Edward Williams, son of Richard and Sarah Williams, and his wife, Sarah, were members of Upper Springfield Monthly Meeting, Columbiana Co., Ohio. Edward was born 2 month 5, 1821, and died 9 month 2, 1894. Sarah was the daughter of James B. and Sarah Bruff and born 8 month 27, 1823, and died 10 month 11, 1882. They were married under Upper Springfield Monthly Meeting in 1849, and their daughter Sarah was born in 1850. In the 1863 Separation of Orthodox Friends, Edward and Hannah affiliated with the Wilburites. Edward Williams was a member of the Ohio Yearly Meeting Freedmen's Committee which provided clothing for formerly enslaved people and sent teachers to the south to start schools. In late 1867, Edward Williams removed to Jackson, Mississippi, which was also the location of a penitentiary, and his wife soon joined him. When their service was extended, their daughter Sarah joined them. The original intention had been to find a married couple to be in charge of the Teachers' Home with the Williams family staying until another couple could replace them. However, their mission in the South continued for many years with only visits to their families in Ohio.

By 1870 the family was in Huntsville, Texas, on a mission to educate formerly enslaved people during the era of the controversial Freedmen's Bureau in Texas.

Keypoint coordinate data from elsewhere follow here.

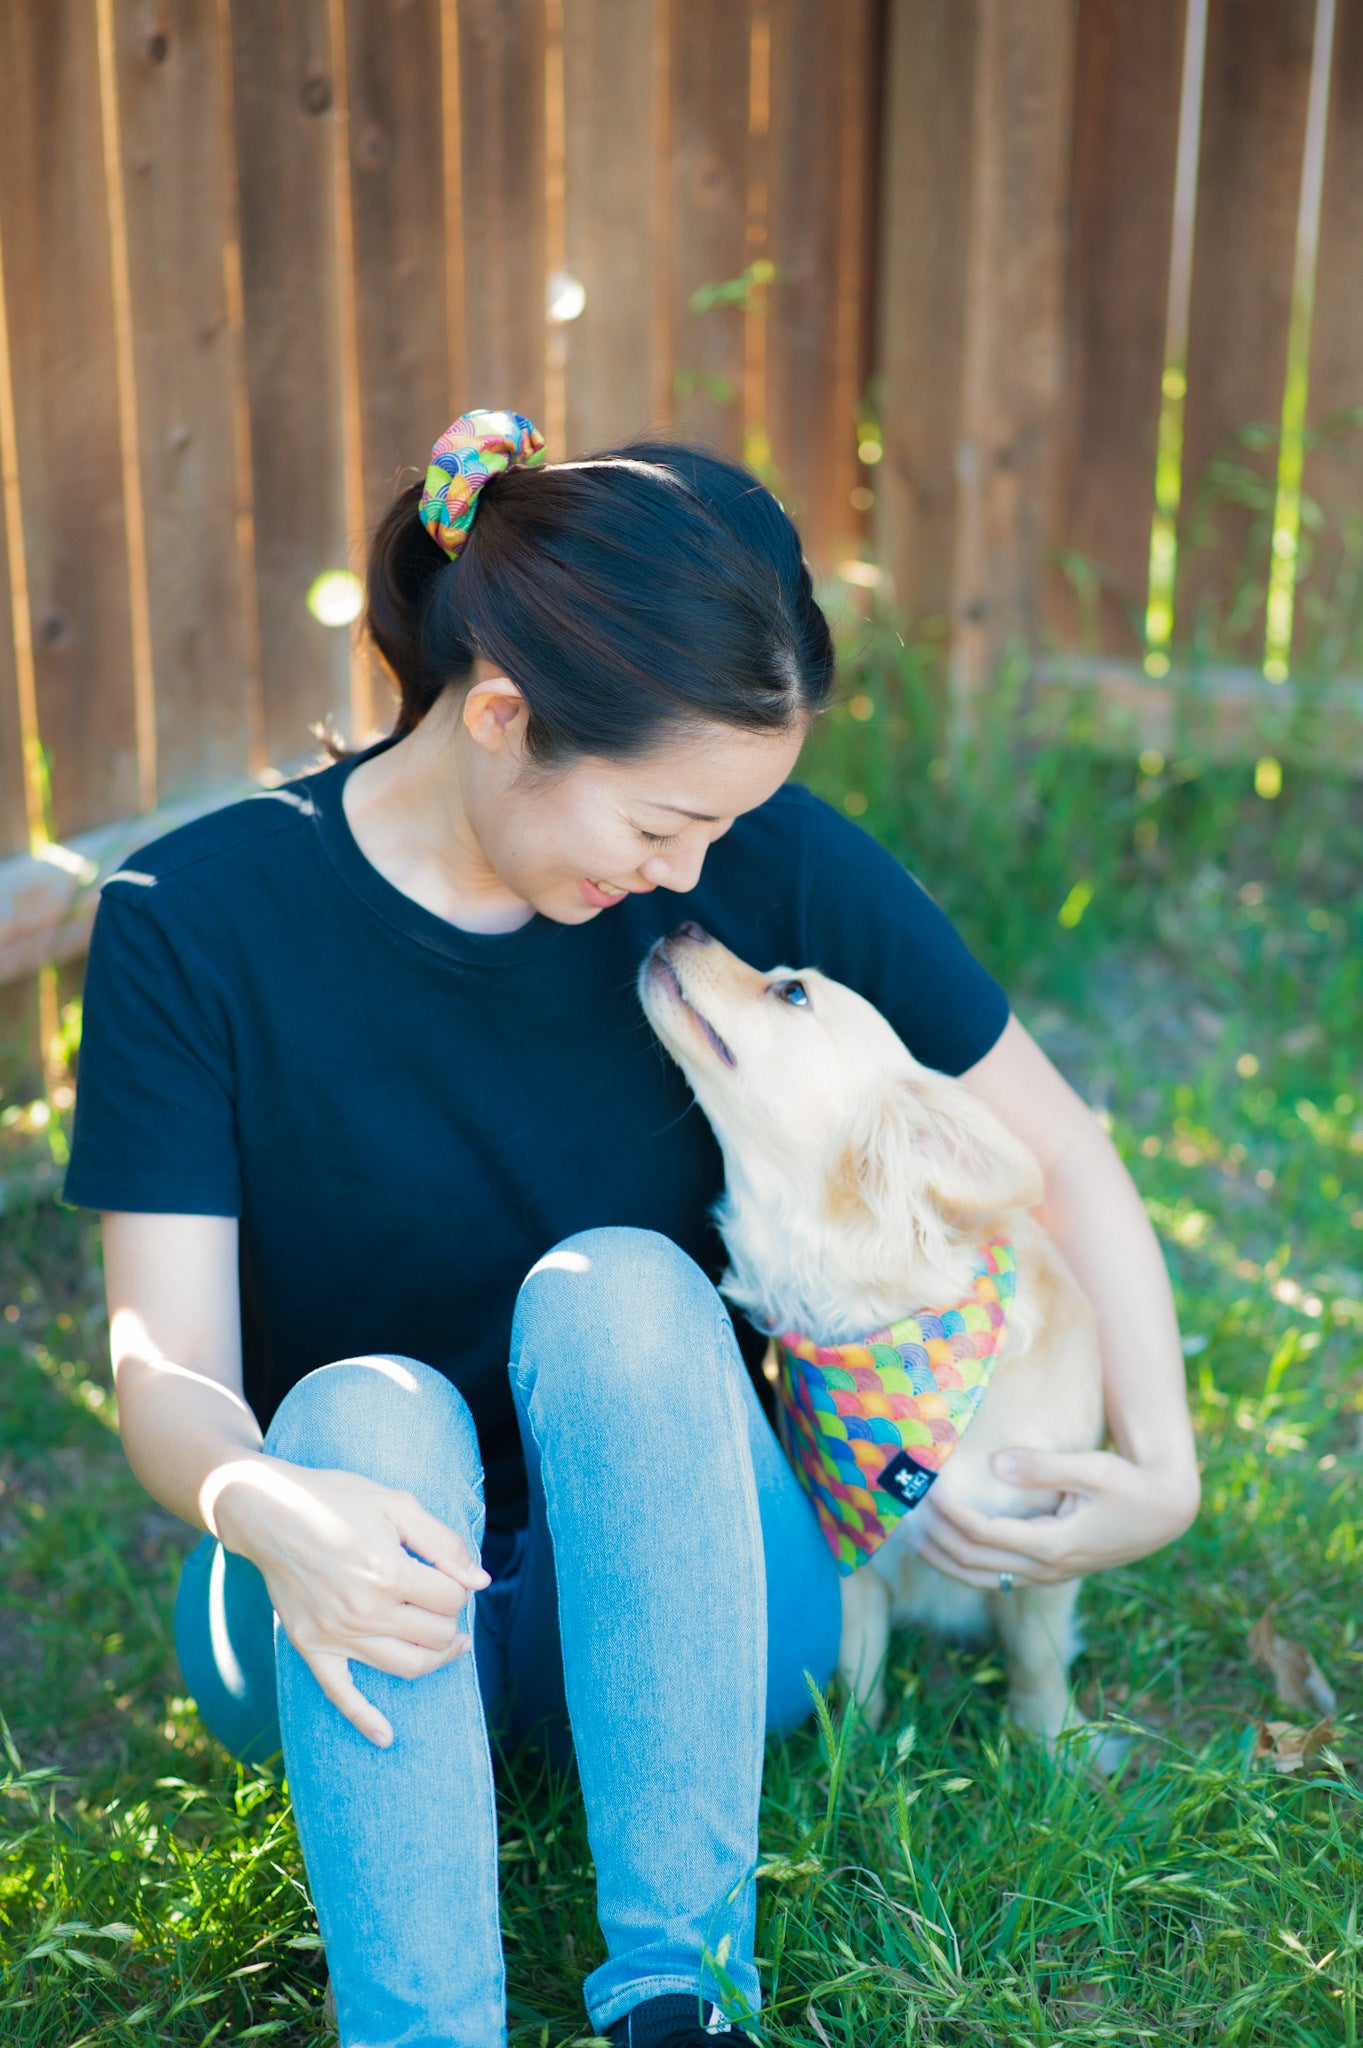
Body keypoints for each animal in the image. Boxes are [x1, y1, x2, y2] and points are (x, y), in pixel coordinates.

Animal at [634, 925, 1105, 1761]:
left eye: (791, 991)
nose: (679, 924)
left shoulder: (1045, 1549)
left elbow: (1038, 1658)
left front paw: (1051, 1749)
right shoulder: (850, 1559)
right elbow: (858, 1668)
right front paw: (849, 1756)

The family lived in a rural area outside town, and Hannah wrote to her mother with description that they "seldom see any white people to converse with." The final letter in the collection, written by Edward Williams to his mother in 1876, reflects the increasing tension and violence in Texas as well as the lack of financial support for the newly centralized public schools and growing objection to the education of African Americans.

The family returned to Ohio. Edward and Hannah were released from membership in Upper Springfield Monthly Meeting in 1881, but the following year requested to be restored. Both are buried at Upper Springfield. Sarah, their daughter, left the Wilburite meeting in 1889, but was returned to membership in 1898. A year later she married Abraham Maris, a member of Upper Springfield Monthly Meeting, Gurneyite.